Buy to let is no walk in the park

Do you really know what you get when you buy to let? That’s what ?I asked myself having discovered ?my tenant had fraudulently sublet ?my house.

Of course, that was just the start of the tale of woe. The rest involves a trashed house, a scammed innocent wanting her deposit and rent back, an attic full of cannabis plants, a legal eviction bill to pay and several thousands of pounds of rent arrears. And I am an experienced property investor. Woe betide this fate fall on those less equipped to deal with the less glamorous side of property investment.

But this is the business we’re in: people.

Property investors tend to forget this inconvenient truth when adding up the sums at auction. Property involves people. And therein lies the problem. People have problems. People create problems. Properties of themselves can develop problems – but never are they of the same magnitude as the problems the people who inhabit them can create.

And so I can’t help but wonder about the wisdom of George Osborne’s pensions overhaul, which in effect encourages older people to get into the “joys” of buy to let.

Of course, many pensioners may be rubbing their hands with glee at all the property they can now splurge their hard-earned dough on and will make a beeline for the auction rooms. But are they really ready for buy to let? Will this new generation of “gran-lords” find themselves overstretched? Because buy to let isn’t always the glorious walk in the park, paint-a-few-walls-and-collect-the-rent-as-you-go story the mass media likes to make it out to be.

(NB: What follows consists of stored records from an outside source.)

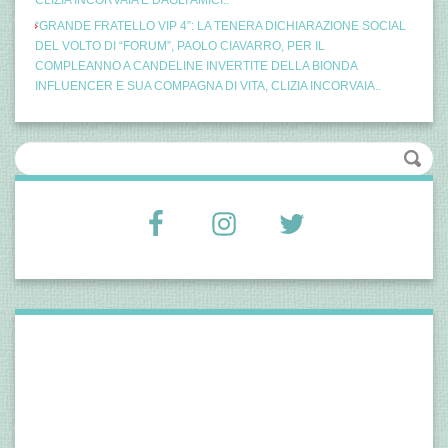
“GRANDE FRATELLO VIP 4”: LA TENERA DICHIARAZIONE SOCIAL
DEL VOLTO DI “FORUM”, PAOLO CIAVARRO, PER IL
COMPLEANNO A CANDELINE INVERTITE DELLA BIONDA
INFLUENCER E SUA COMPAGNA DI VITA, CLIZIA INCORVAIA..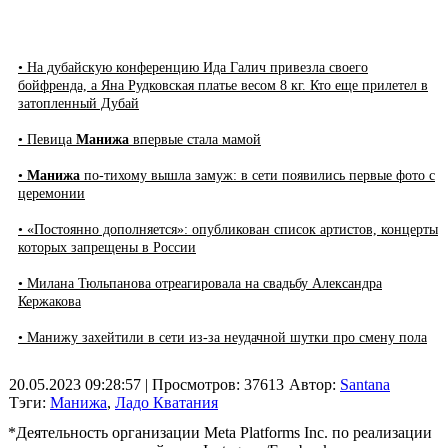
• На дубайскую конференцию Ида Галич привезла своего
бойфренда, а Яна Рудковская платье весом 8 кг. Кто еще прилетел в
затопленный Дубай
• Певица
Манижа
впервые стала мамой
•
Манижа
по-тихому вышла замуж: в сети появились первые фото с
церемонии
• «Постоянно дополняется»: опубликован список артистов, концерты
которых запрещены в России
• Милана Тюльпанова отреагировала на свадьбу Александра
Кержакова
• Манижу захейтили в сети из-за неудачной шутки про смену пола
20.05.2023 09:28:57
| Просмотров: 37613
Автор:
Santana
Тэги:
Манижа
,
Ладо Кватания
*Деятельность организации Meta Platforms Inc. по реализации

Buy to let is damn hard work. And it’s stressful. It’s a business and there’s a dark side to every business. There are good customers and then there are bad customers – and that’s just the joy of being in business.

The business aspect is something many novice investors seem to have put aside. For now, with the exorbitant rise of the property market, newcomers can dream of creaming it in if they buy over-priced property now and sell tomorrow for a big, fat profit.

Well, good luck.

Banking on upward-only capital appreciation is one way to run a business. And I’m sure a lucky few who have got the funds for when the merry-go-round stops will do just fine out of this current market. For the rest? They’ll need all the luck they can get if there’s any truth in the rumours of repossession departments being dusted off.

Buy to let doesn’t just make you money – it also takes your money. I know that’s an unpopular truth that many investors like to sweep under the newly fitted laminate. But it’s a fact. Buy to let costs money if you’re going to get any sort of let from your buy.

Properties and the people who live in them go wrong all the time. And all of these problems cost pounds to put right. You’ll notice the “P” theme is pretty prevalent here. But the key take-out is that problems cost money – and problems happen. Often.

Add to that the time you need to sort out the problems and you’ve got yourself an explosive mix which the popular press have yet to feature in its “How I made my riches overnight in property” section.

But, of course, nobody likes the truth. Everybody wants the sexy, sensational stories; the “How I made a million in property” or preferably for some “How I lost the shirt off my back in property”. That’s just the nature of people: greed and envy all rolled into one.

But I do get the fascination – or perhaps obsession – with buy to let; who wouldn’t want to own an asset class so cherished by the rest of the population? Who wouldn’t want to swap stories of their latest buys, mammoth capital gains and soaring rent hikes? Who wouldn’t want to show just how damn smart you are to buy into buy to let.

But smart is not an easy choice. Buy to let isn’t just a conversation topic or a media feature. Buy to let is a proper business which needs proper business skills if you are to ­succeed. Buy to let can make you rich, but it can also make you poor. Owning property is not a lottery ticket to riches.

You can get lucky sometimes. The rest of the time it’s just damn hard work.